Con Giorgia Meloni a palazzo Chigi l’investimento sulla sanità è inadeguato. La stella polare resta la disamina della Corte dei conti. La spesa sanitaria «cresce a poco meno di 142,9 miliardi nel 2025 e supera i 152 miliardi nel 2027. Una variazione che nel biennio 2026-27 stabilizza la spesa al 6,4 per cento del Prodotto, un livello pari a quello registrato prima della crisi (era il 6,41 per cento nel 2019)», ha sottolineato la magistratura contabile nell’ambito di un’audizione alla Camera.
Dunque nel 2025 la spesa in rapporto al Pil toccherà il punto più basso degli ultimi 15 anni. Insomma, la pandemia non ha insegnato nulla a una maggioranza che ha rimosso le sanzioni ai no-vax.

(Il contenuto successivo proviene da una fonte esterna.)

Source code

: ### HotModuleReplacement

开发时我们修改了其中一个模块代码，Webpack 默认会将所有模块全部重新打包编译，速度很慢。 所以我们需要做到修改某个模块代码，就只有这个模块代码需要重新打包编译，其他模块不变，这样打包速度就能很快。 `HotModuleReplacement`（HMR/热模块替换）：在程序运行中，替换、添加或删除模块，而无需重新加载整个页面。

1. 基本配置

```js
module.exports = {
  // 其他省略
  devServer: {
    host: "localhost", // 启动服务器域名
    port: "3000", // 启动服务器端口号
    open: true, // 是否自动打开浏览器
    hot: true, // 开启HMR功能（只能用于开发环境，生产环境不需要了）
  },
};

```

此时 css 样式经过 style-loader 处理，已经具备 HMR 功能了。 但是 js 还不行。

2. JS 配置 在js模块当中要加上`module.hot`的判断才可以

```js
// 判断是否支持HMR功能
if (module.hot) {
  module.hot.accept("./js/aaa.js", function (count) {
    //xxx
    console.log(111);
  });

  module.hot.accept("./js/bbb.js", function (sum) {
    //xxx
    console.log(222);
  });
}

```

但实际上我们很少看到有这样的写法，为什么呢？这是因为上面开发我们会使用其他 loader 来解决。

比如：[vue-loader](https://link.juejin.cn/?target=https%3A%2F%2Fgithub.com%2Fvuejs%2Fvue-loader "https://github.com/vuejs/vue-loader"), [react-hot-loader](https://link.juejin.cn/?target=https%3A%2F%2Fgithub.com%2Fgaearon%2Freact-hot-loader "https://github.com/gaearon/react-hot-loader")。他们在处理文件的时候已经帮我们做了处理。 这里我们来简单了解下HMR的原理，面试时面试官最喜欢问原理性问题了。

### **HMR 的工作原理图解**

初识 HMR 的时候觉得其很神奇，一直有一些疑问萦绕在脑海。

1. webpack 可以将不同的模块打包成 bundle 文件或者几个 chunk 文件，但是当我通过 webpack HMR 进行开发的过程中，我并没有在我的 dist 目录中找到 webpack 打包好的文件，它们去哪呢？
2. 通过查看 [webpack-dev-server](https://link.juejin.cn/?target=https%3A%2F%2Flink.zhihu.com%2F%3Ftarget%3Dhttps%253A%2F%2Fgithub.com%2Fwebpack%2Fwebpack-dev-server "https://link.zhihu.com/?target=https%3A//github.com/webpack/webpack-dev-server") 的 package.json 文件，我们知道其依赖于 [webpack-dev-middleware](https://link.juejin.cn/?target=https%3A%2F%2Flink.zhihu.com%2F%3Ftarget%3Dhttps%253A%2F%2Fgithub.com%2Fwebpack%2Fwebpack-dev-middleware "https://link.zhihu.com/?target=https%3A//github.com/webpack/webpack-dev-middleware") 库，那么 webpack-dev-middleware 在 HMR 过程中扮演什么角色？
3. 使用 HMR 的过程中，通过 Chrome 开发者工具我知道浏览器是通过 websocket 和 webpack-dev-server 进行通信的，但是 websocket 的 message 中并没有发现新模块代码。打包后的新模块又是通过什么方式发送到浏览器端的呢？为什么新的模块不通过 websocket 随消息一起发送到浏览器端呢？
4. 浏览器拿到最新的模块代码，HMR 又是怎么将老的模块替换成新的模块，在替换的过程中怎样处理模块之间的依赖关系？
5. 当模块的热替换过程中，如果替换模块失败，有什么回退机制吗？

«Mentre il paese è in galleggiamento, per la sanità non ci sarà nemmeno quello. Si prevede un calo della qualità dei servizi», dice a Domani Marina Sereni, responsabile Sanità del Pd, che mette in evidenza le difficoltà di medici e infermieri: «Il tema del personale sta diventando esplosivo. Parliamo di professionisti che hanno studiato anni e allo stato attuale sono costretti a stare in trincea invece di lavorare al meglio. Questa è una condizione accettabile di fronte a casi estremi, come è stata la pandemia, ma non nella normalità».
Tariffe e cure
C’è poi l’altra faccia del problema ricordato ancora una volta da Mattarella: «Numerose persone rinunciano alle cure e alle medicine perché prive dei mezzi necessari». Il sistema nazionale sta perdendo la propria funzione. Una piaga ricordata peraltro dal Cnel, guidato da Renato Brunetta, tutt’altro che ostile a questo governo.

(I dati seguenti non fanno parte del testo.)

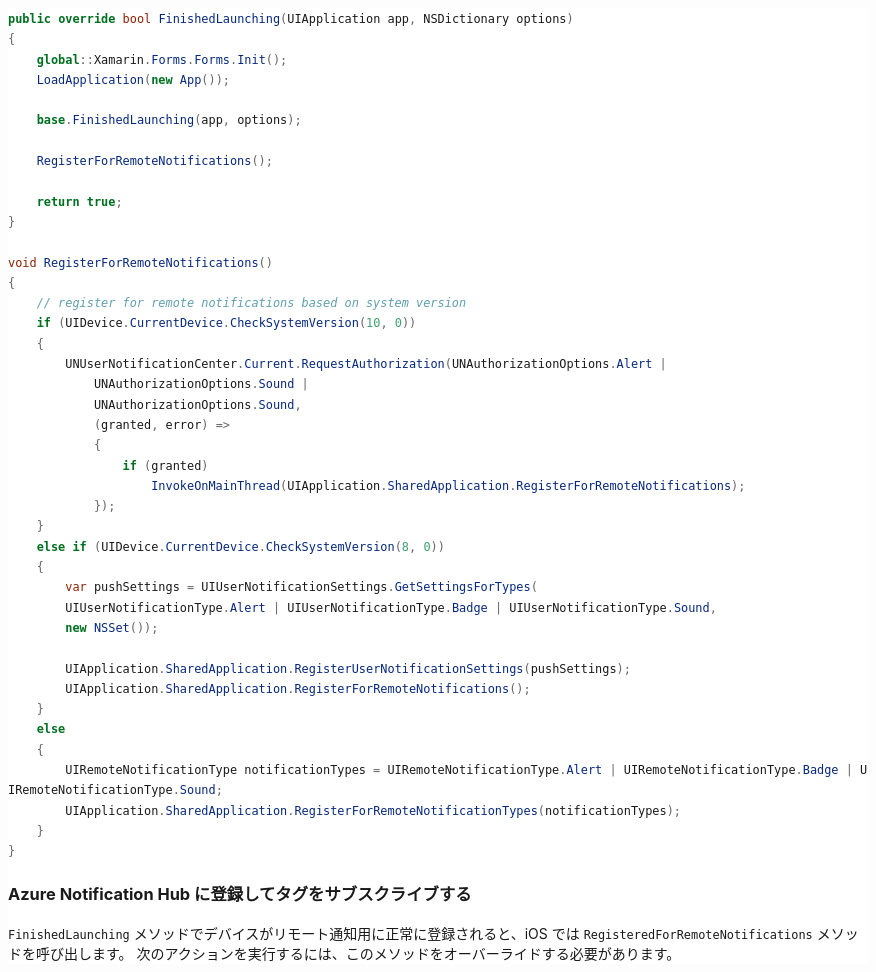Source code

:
 ```csharp
public override bool FinishedLaunching(UIApplication app, NSDictionary options)
{
    global::Xamarin.Forms.Forms.Init();
    LoadApplication(new App());

    base.FinishedLaunching(app, options);

    RegisterForRemoteNotifications();

    return true;
}

void RegisterForRemoteNotifications()
{
    // register for remote notifications based on system version
    if (UIDevice.CurrentDevice.CheckSystemVersion(10, 0))
    {
        UNUserNotificationCenter.Current.RequestAuthorization(UNAuthorizationOptions.Alert |
            UNAuthorizationOptions.Sound |
            UNAuthorizationOptions.Sound,
            (granted, error) =>
            {
                if (granted)
                    InvokeOnMainThread(UIApplication.SharedApplication.RegisterForRemoteNotifications);
            });
    }
    else if (UIDevice.CurrentDevice.CheckSystemVersion(8, 0))
    {
        var pushSettings = UIUserNotificationSettings.GetSettingsForTypes(
        UIUserNotificationType.Alert | UIUserNotificationType.Badge | UIUserNotificationType.Sound,
        new NSSet());

        UIApplication.SharedApplication.RegisterUserNotificationSettings(pushSettings);
        UIApplication.SharedApplication.RegisterForRemoteNotifications();
    }
    else
    {
        UIRemoteNotificationType notificationTypes = UIRemoteNotificationType.Alert | UIRemoteNotificationType.Badge | UIRemoteNotificationType.Sound;
        UIApplication.SharedApplication.RegisterForRemoteNotificationTypes(notificationTypes);
    }
}
```

### <a name="register-with-azure-notification-hub-and-subscribe-to-tags"></a>Azure Notification Hub に登録してタグをサブスクライブする

`FinishedLaunching` メソッドでデバイスがリモート通知用に正常に登録されると、iOS では `RegisteredForRemoteNotifications` メソッドを呼び出します。 次のアクションを実行するには、このメソッドをオーバーライドする必要があります。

«Nel 2023 circa 4,5 milioni di persone hanno rinunciato a prestazioni sanitarie per problemi economici, problemi di offerta o difficoltà a raggiungere i luoghi di erogazione del servizio», ha certificato il Consiglio. Il trend è preoccupante: «Si tratta del 7,6 per cento della popolazione italiana, contro il 7 per cento del 2022».
Il 2025 inizia già con un’incognita: negli ultimi giorni di dicembre, il Tar ha stoppato l’operazione sul nuovo nomenclatore tariffario, voluto dal governo, per gli istituti accreditati. Il 28 gennaio ci sarà la decisione definitiva. L’attesa riguarda soprattutto i piccoli laboratori, che rischiano di essere schiacciati dai tagli. Il tutto a favore dei big player del settore, le multinazionali a cui pure la destra dice di non voler far concessioni.
«Il governo è dalla parte delle piccole imprese ed è contrario ai monopoli che uccidono la concorrenza», ha detto il vicepresidente della Camera, Fabio Rampelli, uno dei pesi massimi di Fratelli d’Italia. Di mezzo ci sono possibili ricadute sui servizi garantiti ai cittadini. Ma la disponibilità al dialogo stenta a prendere forma «Sono due anni che ci battiamo anche per la tutela delle strutture pubbliche, perché le strutture accreditate forniscono servizi pubblici», spiega a Domani Mariastella Giorlandino, presidente dell’Unione ambulatori, poliambulatori (Uap).
La questione è solo esplosa di recente, ma si trascina da tempo. «Il governo ha fatto una proposta inaccettabile sul nomenclatore delle tariffe», insiste la leader di Uap, evidenziando che «il taglio è stato fatto sugli esami più routinari, per esempio su quello del Psa libero». Da un lato si fanno le campagne sulla sensibilizzazione per le visite. Dall’altro, nell’anno di grazia 2025, sarà sempre più difficile fare gli esami necessari.